13) Can version 2 give users access to data to National Environmental Policy Act and demographic data from the U.S. Census?
Yes, but these data are available in tabular format. Users may need to manipulate the data to create shapefiles or other data features.

14) Is it difficult to administer user rights?
No. An organizational subscription to UPlan provides an ability to access an interface to manage users and their roles. Using this interface, administrators can batch upload users, invite users to an organizational group, and establish logins.

15) Have you looked into a single sign-on approach?
We will investigate this more in the future but are not using it currently.

16) Have you established any uniformity for roadway infrastructure data? Is there a common schema among owner agencies?
For our own roadway infrastructure data, we have not set up a strict data model. The system is flexible enough to accommodate a variety of schema. People are used to their own systems and getting locked into one data model would limit opportunities for a diverse user base. At the same time, we recognize a need to be able to work across agency lines. We hope to provide some guidance for how the tool could be adopted on a national level, but each State must decide how to manage its own data.

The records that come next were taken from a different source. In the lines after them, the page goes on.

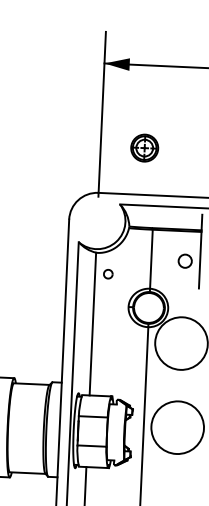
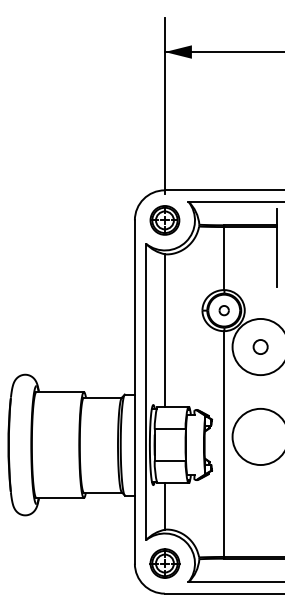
part: (144, 148) -> (164, 220), moved
circle: (185, 260) -> (260, 346), moved
part: (107, 274) -> (223, 310), moved

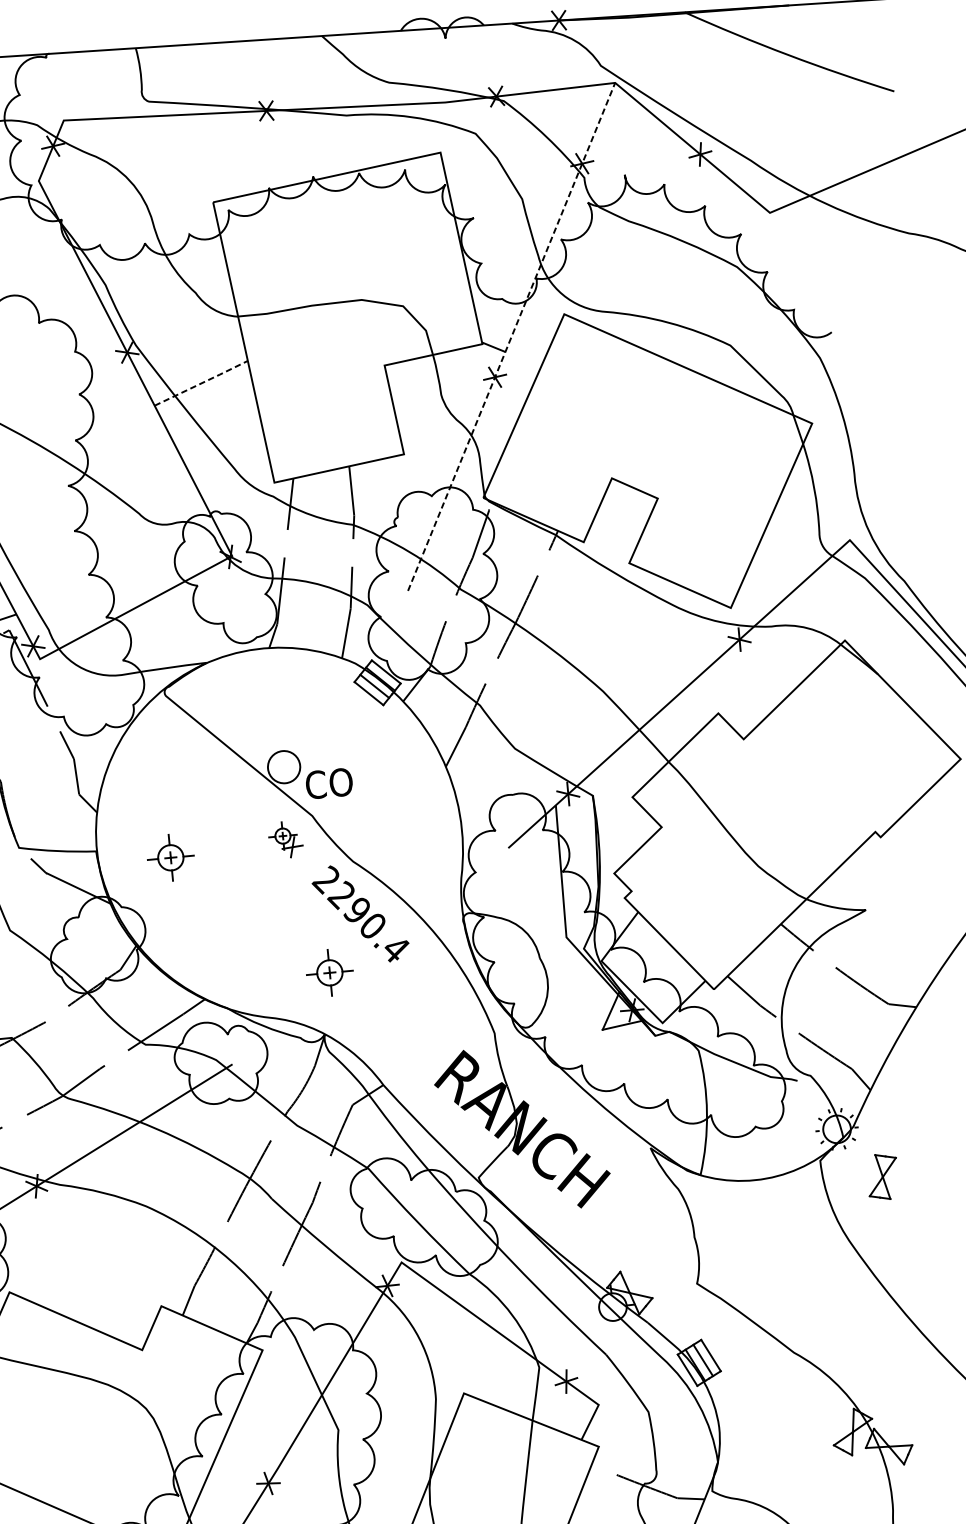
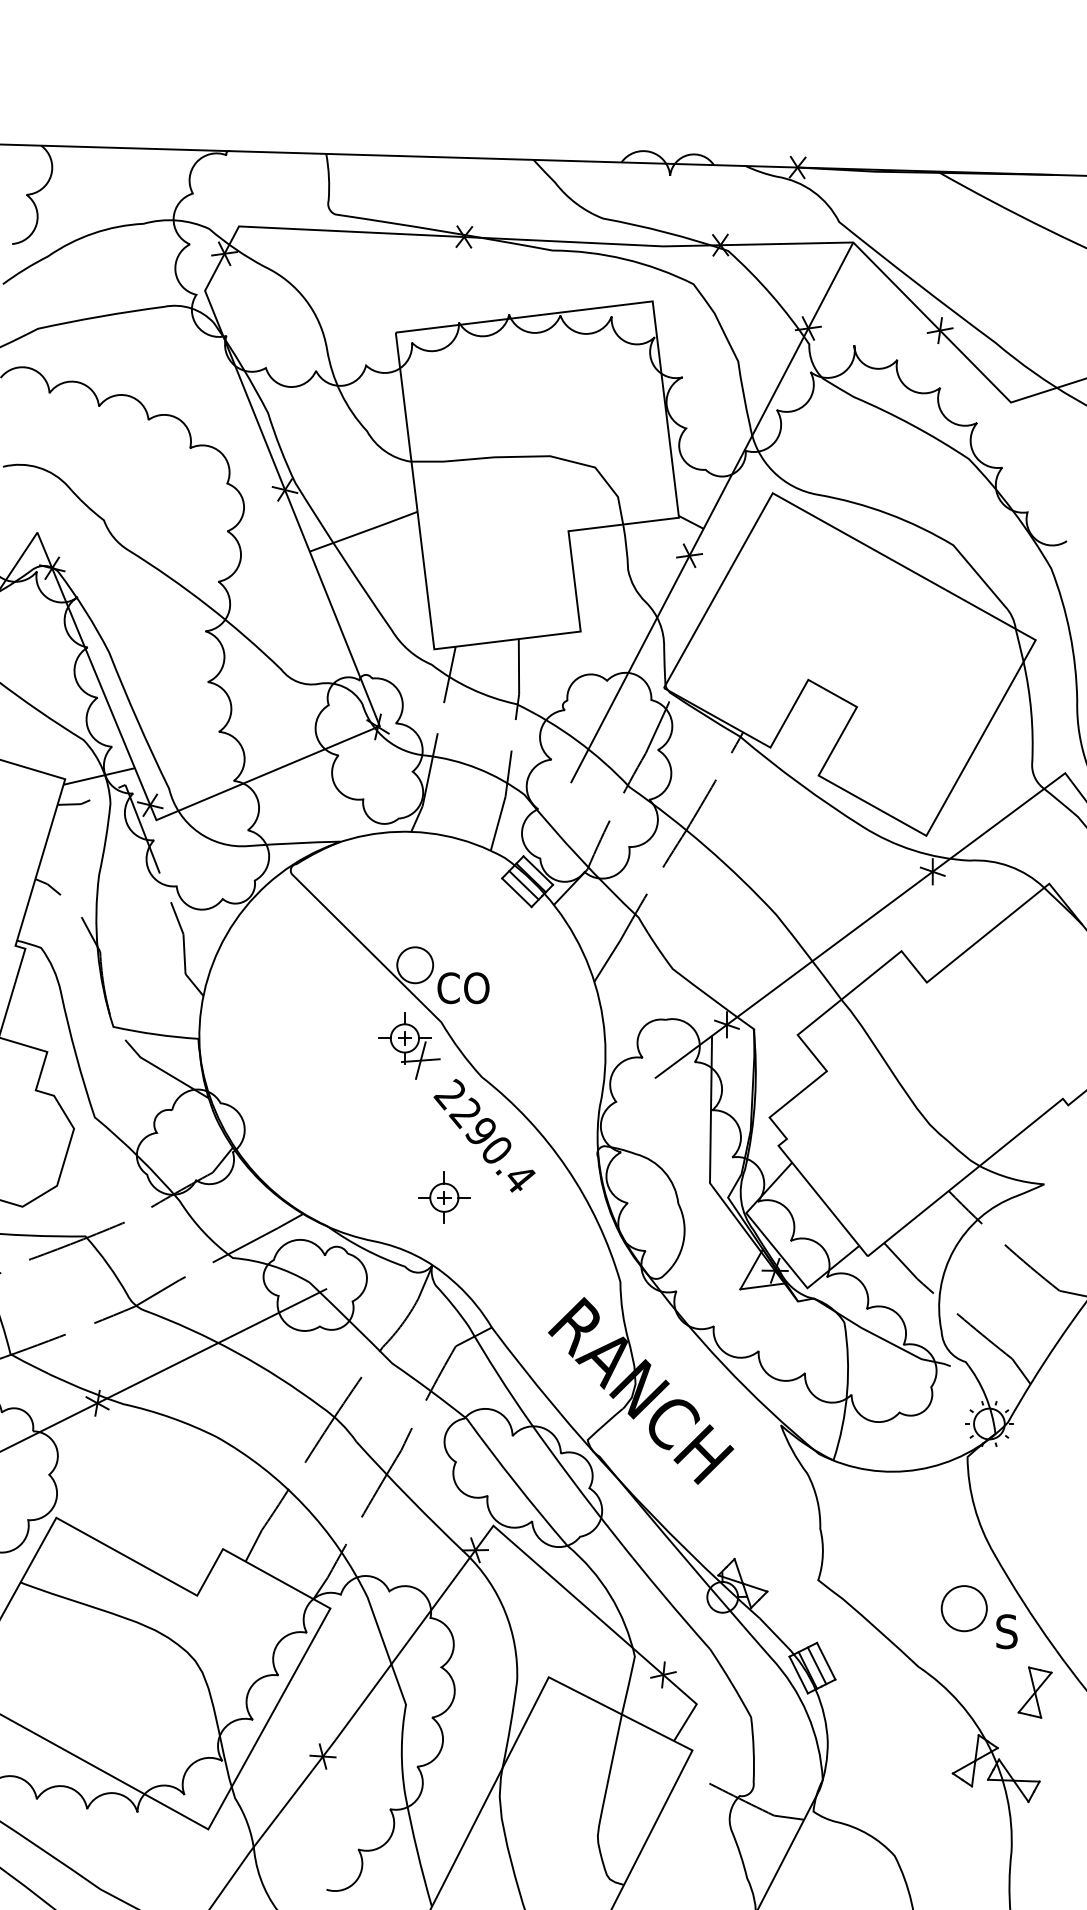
line: (511, 336) -> (712, 512), dashed -> solid
line: (201, 383) -> (364, 531), dashed -> solid
part: (285, 839) -> (409, 1045), size x1.67
part: (170, 857) -> (280, 1053), removed
part: (882, 1176) -> (1034, 1692), moved
part: (843, 1303) -> (978, 1617), added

17) How many hours per month are required for maintenance?
For UPlan version 1, we spent a significant amount of time maintaining the server, data, and application. For version 2, we cut that management time in half and now spend more time focusing on the content within the platform. We have a staff of three administrators, but maintenance tasks amount to only a few hours per week. Hosting our enterprise data on our own server also helps cut down the maintenance time.

18) How will UPlan be funded? Do you anticipate a collaborative approach?
Once we have completed the pilot with a national rollout, we will investigate funding options. Moving forward past the rollout, each State will need to grow and develop the application according to its own needs. Many groups are initially hesitant to work with the framework, but might be more likely to adopt the tool once they see its benefits.